Although it is well accepted that the constituents of the cellular microenvironment modulate a myriad of cellular processes, including cell morphology, cytoskeletal dynamics and uptake pathways, the underlying mechanism of how these pathways influence non-viral gene transfer have not been studied. Transgene expression is increased on fibronectin (Fn) coated surfaces as a consequence of increased proliferation, cell spreading and active engagement of clathrin endocytosis pathway. RhoGTPases mediate the crosstalk between the cell and Fn, and regulate cellular processes involving filamentous actin, in-response to cellular interaction with Fn. Here the role of RhoGTPases specifically Rho, Rac and Cdc42 in modulation of non-viral gene transfer in mouse mesenchymal stem (mMSCs) plated in a fibronectin microenvironment was studied. More than 90% decrease in transgene expression was observed after inactivation of RhoGTPases using difficile toxin B (TcdB) and C3 transferase. Expression of dominant negative RhoA (RhoAT19N), Rac1(Rac1T17N) and Cdc42 (Cdc42T17N) also significantly reduced polyplex uptake and transgene expression. Interactions of cells with Fn lead to activation of RhoGTPases. However, further activation of RhoA, Rac1 and Cdc42 by expression of constitutively active genes (RhoAQ63L, Rac1Q61L and Cdc42Q61L) did not further enhance transgene expression in mMSCs, when plated on Fn. In contrast, activation of RhoA, Rac1 and Cdc42 by expression of constitutively active genes for cells plated on collagen I, which by itself did not increase RhoGTPase activation, resulted in enhanced transgene expression. Our study shows that RhoGTPases regulate internalization and effective intracellular processing of polyplexes that results in efficient gene transfer.

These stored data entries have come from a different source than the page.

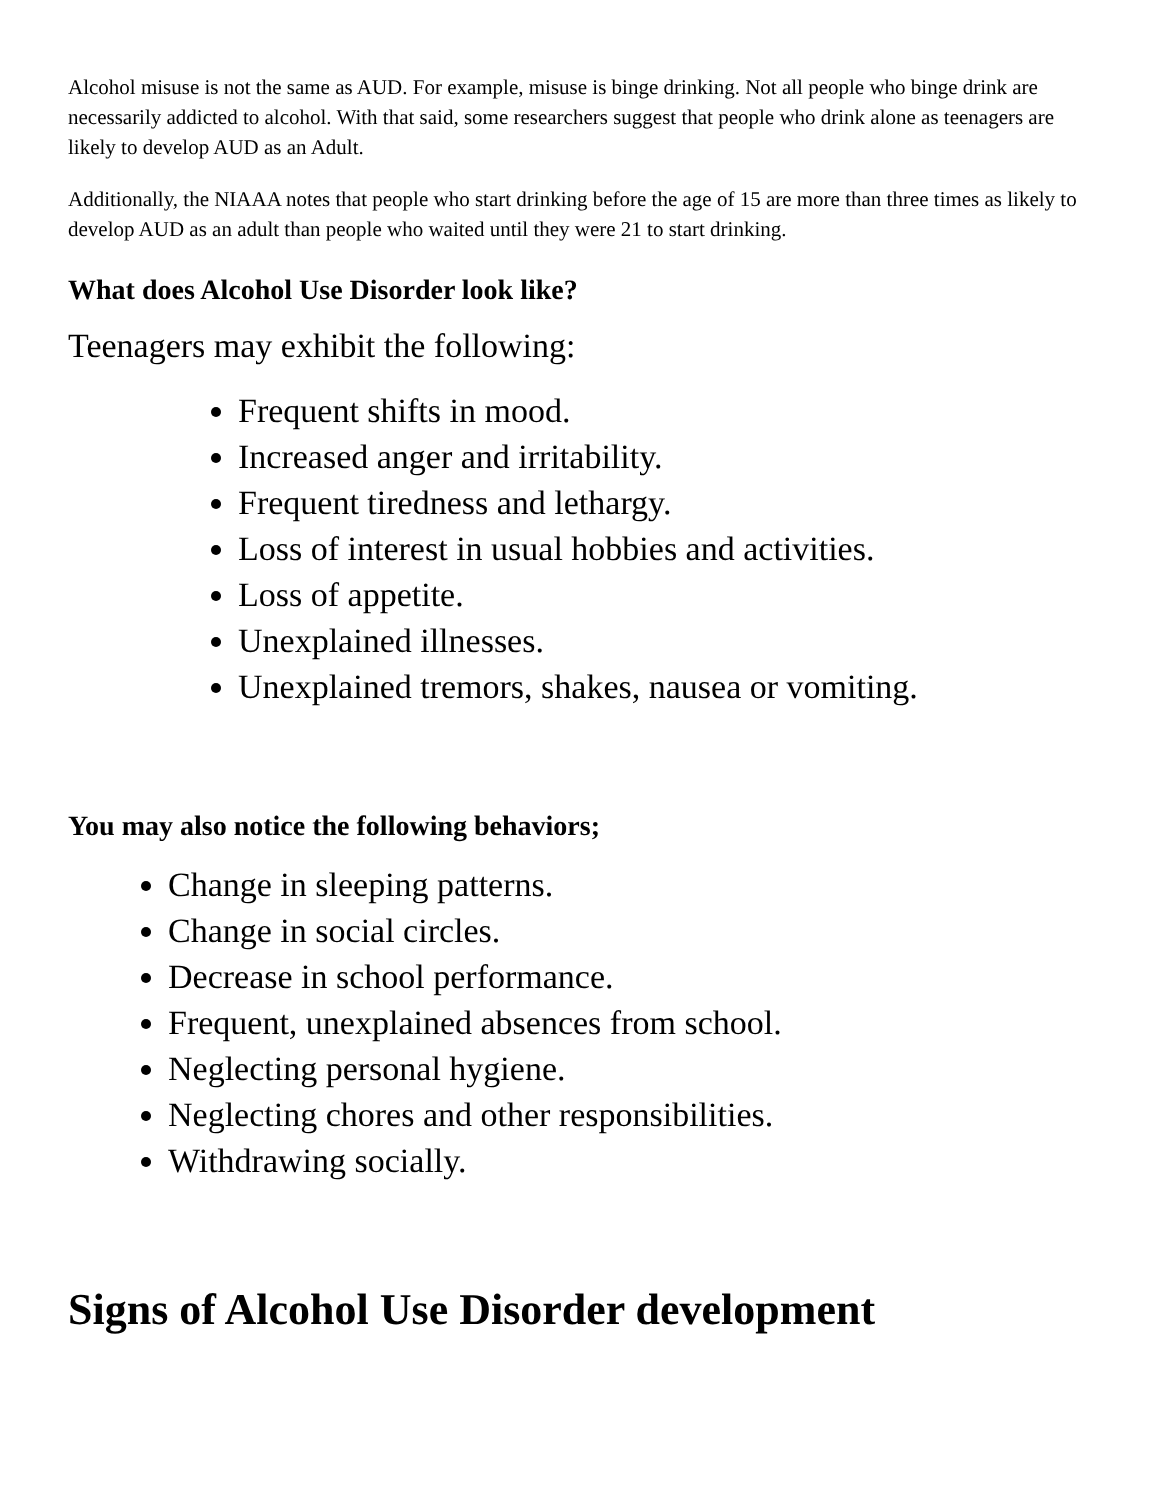Alcohol misuse is not the same as AUD. For example, misuse is binge drinking. Not all people who binge drink are necessarily addicted to alcohol. With that said, some researchers suggest that people who drink alone as teenagers are likely to develop AUD as an Adult.
Additionally, the NIAAA notes that people who start drinking before the age of 15 are more than three times as likely to develop AUD as an adult than people who waited until they were 21 to start drinking.
What does Alcohol Use Disorder look like?
Teenagers may exhibit the following:
Frequent shifts in mood.
Increased anger and irritability.
Frequent tiredness and lethargy.
Loss of interest in usual hobbies and activities.
Loss of appetite.
Unexplained illnesses.
Unexplained tremors, shakes, nausea or vomiting.
You may also notice the following behaviors;
Change in sleeping patterns.
Change in social circles.
Decrease in school performance.
Frequent, unexplained absences from school.
Neglecting personal hygiene.
Neglecting chores and other responsibilities.
Withdrawing socially.
Signs of Alcohol Use Disorder development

Differential uptake of DNA-poly(ethylenimine) polyplexes in cells cultured on collagen and fibronectin surfaces.

Genetically modified bone marrow-derived mesenchymal stem cells (MSCs) have proven to be efficient cell carriers for local or systemic delivery of therapeutics as well as growth factors to augment tissue formation. However, efficient non-viral gene transfer to these cells is limiting their applicability. Although most studies have focused on designing more efficient condensation agents for DNA, our focus in this manuscript is to study the role of two extracellular matrix (ECM) proteins, collagen I (Col I) and fibronectin (Fn), on the ability of MSCs to become transfected. Here we report that plating MSCs on Col I-coated surfaces inhibits transfection, while plating MSCs on Fn-coated surfaces enhances transfection. The mechanism by which these ECM proteins affect non-viral gene transfer involves the endocytosis pathway used for polyplex uptake and intracellular tension. We found that Fn promoted internalization through clathrin-mediated endocytosis and that this pathway resulted in more efficient transfection than caveolae-mediated endocytosis and macropinocytosis. Further, the disruption of actin-myosin interactions resulted in an enhancement of gene transfer for cells plated on Fn-coated surfaces, but not for cells plated on Col I. We believe that the cellular microenvironment can be engineered to enhance the ability of cells to become transfected and that through understanding the mechanisms by which the ECM affects non-viral gene transfer better materials and transfection protocols can be realized.